Kader seçimleri
Almanya'da kritik seçime 3 gün kaldı.
Avrupa Birliği'nin birbirine bağlı krizler yaşadığı ortada. AB'nin kimliğiyle ilgili olarak özellikle Türkiye'nin üyeliği bağlamında tanık olunan tartışmalar, diğer krizlerin de yansımalarını taşıyor. AB, bir bütün olarak dünyada nasıl bir yer alacağı ve ne türden bir rol oynayabileceğine odaklanmak zorunda. Üye ülkelerde ise küresel kapitalizmin zorlamaları karşısında hükümetleri sıkıntıya sokan sosyal ve siyasal baskılar var. Çin ve Hindistan'ın şaha kalktığı, ticaretin büyük ölçüde serbest olduğu bir dünyada Avrupa'daki hakim ekonomi modellerinin yeni döneme nasıl uyum sağlayacağı sorgulanıyor. Bunlara uyum sağlamak için gereken değişimin niteliği ise siyaset sınıfını zorluyor. Meşruiyet erimesiyle karşılaşan siyasi sistemin aktörleri acilen popülizme kayıyor. Zor kararlar alınamayınca da kriz derinleşiyor, Türkiye kendisiyle alakası olmayan konular nedeniyle günah keçisi haline gelebiliyor. Nitekim bu açıdan bakıldığında ekonomik uyumu nispeten daha iyi sağlamış İskandinav ülkelerinde, ırkçılık sınırındaki Türkiye karşıtlığının izleri pek görünmüyor. Tüm bunların ışığında Almanya'da pazar günü yapılacak seçimler, ülkenin olduğu kadar, AB'nin geleceği açısından da büyük önem taşıyor. Zira AB'nin en kalabalık ve en büyük ekonomiye sahip ülkesi olarak Almanya'nın geleceğe yönelik tercihleri Avrupa'nın şekillenmesinde çok etkili olacak. Ekonomi politikaları açısından Hıristiyan Demokratlar'la Sosyal Demokratlar arasında aslında çok büyük bir fark olmamasına karşın Türkiye'ye bakışta apayrı dünya görüşleri sergileniyor. Fransa türü içe kapalı bir Avrupa anlayışıyla, yeni demografik gerekleri de gözeten dünyaya söyleyecek sözü olan bir Avrupa vizyonu Angela Merkel ile Gerhard Schröder'in ve olası koalisyon ortaklarının şahıslarında çarpışıyor.
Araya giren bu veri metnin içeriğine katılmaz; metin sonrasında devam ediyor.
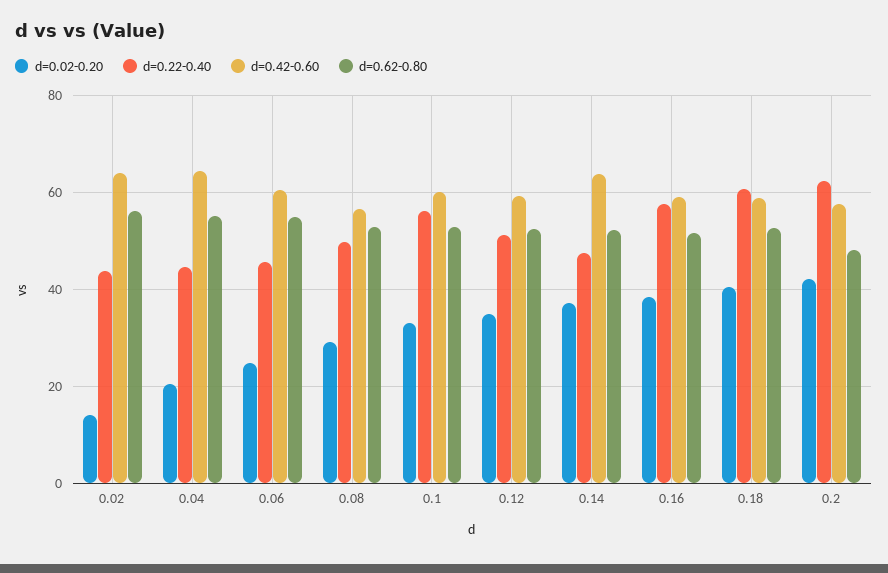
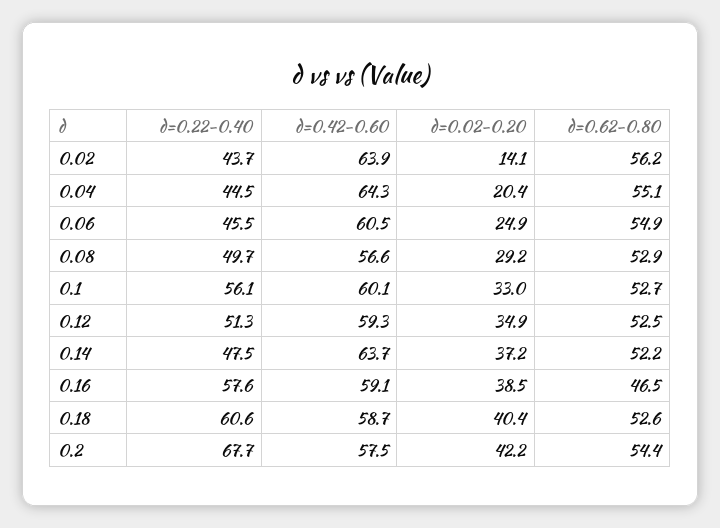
d=0.62-0.80, 0.16: 52 -> 46.5
d=0.22-0.40, 0.2: 62 -> 67.7
d=0.62-0.80, 0.2: 48 -> 54.4

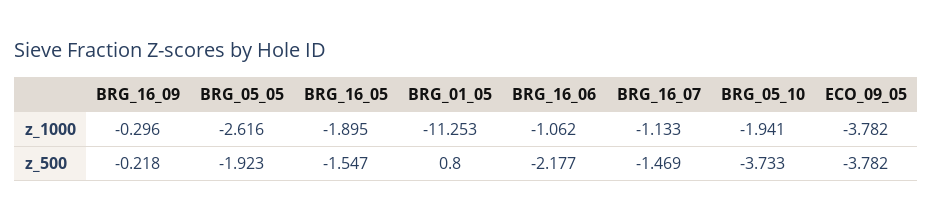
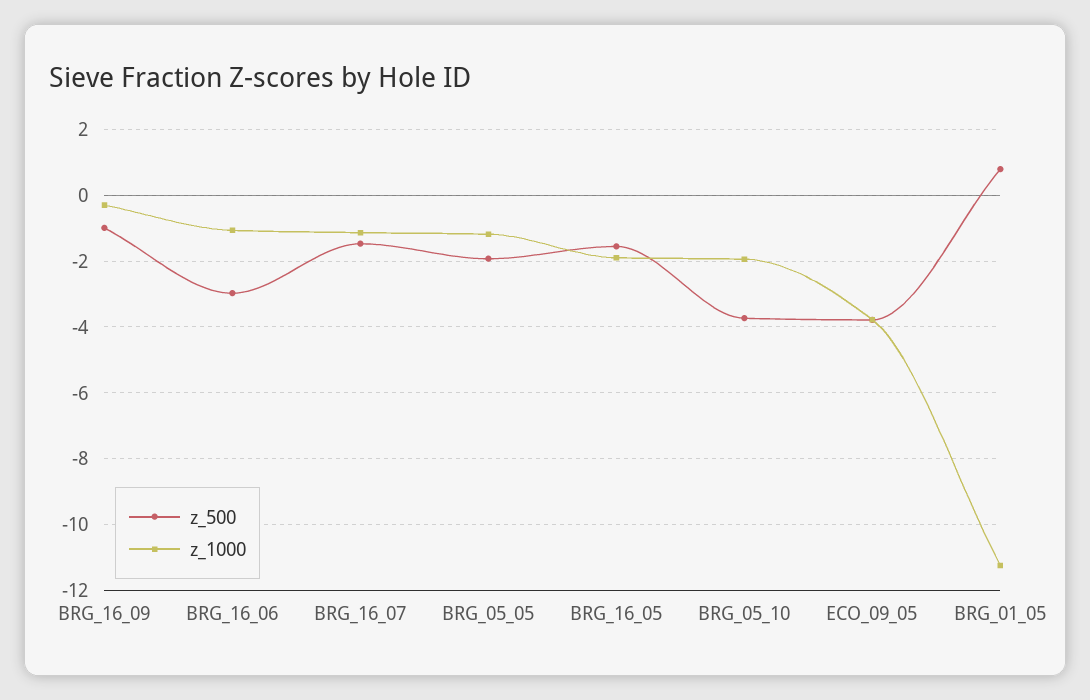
z_1000, BRG_05_05: -2.616 -> -1.2
z_500, BRG_16_09: -0.218 -> -1
z_500, BRG_16_06: -2.177 -> -3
DYP-SHP koalisyonu gibi Schröder, kaybettiği bir eyalet seçiminin ardından seçime giderek hesaplı bir risk almıştı. Seçim kampanyası sırasında ülkedeki 5 milyon işsizin varlığını unutturmayı becerdi. Üstelik kendisinden "Heidelbergli Profesör" diye bahsettiği Merkel'in olası Maliye Bakanı Paul Kirschhof'un vergilerle ilgili bir beyanını diline dolayıp çarpıtarak kendi doğal seçmeninin yüreğine korkuyu indirdi. Sosyal güvencelerin biteceğinden korkan sıradan Almanlar kendi açılarından sicili aslında pek de parlak olmayan Schröder'e doğru meyletmeye başladı. Seçim, hem Alman sağı, hem de Alman solu içindeki bölünmeleri ve kişisel husumetleri de tüm keskinliğiyle ortaya çıkardı. Seçime beş gün kala 1969'dan beri ilk kez ülkenin bir Hıristiyan DemokratSosyal Demokrat koalisyonunca yönetilmesi gündemde. Kimi uzmanlar bunun gerçekleşmesi durumunda, Alman siyasetinde Türkiye'nin 1990'lı yıllarına benzer bir sürecin başlamasından da kaygı duyuyor. Yani DYP-SHP koalisyonuna benzeyecek bir hükümetin karar alamaması nedeniyle acil işlerin kalması, marjinal partilerin yükselmesi ve seçmenin giderek merkezkaç güçlere doğru savrulmasından korkuyorlar. Seçim sonuçları Türkiye'nin AB üyeliği, Almanya ile ilişkileri ve Almanya'da yaşayan Türkler'in geleceği açısından da büyük önem taşıyor . Schröder ve Dışişleri Bakanı Fischer'in Türkiye yanlısı politikalarının Merkel tarafından tersine döndürülmesi mümkün değil gibi. Ancak Ankara bu hükümetten gördüğü anlayış ve desteği, olası bir Merkel hükümetinden herhalde bulamayacaktır.
Tüm bu meselelerin Berlin'den nasıl görüldüğünü size cumartesiden itibaren aktarmaya çalışacağım.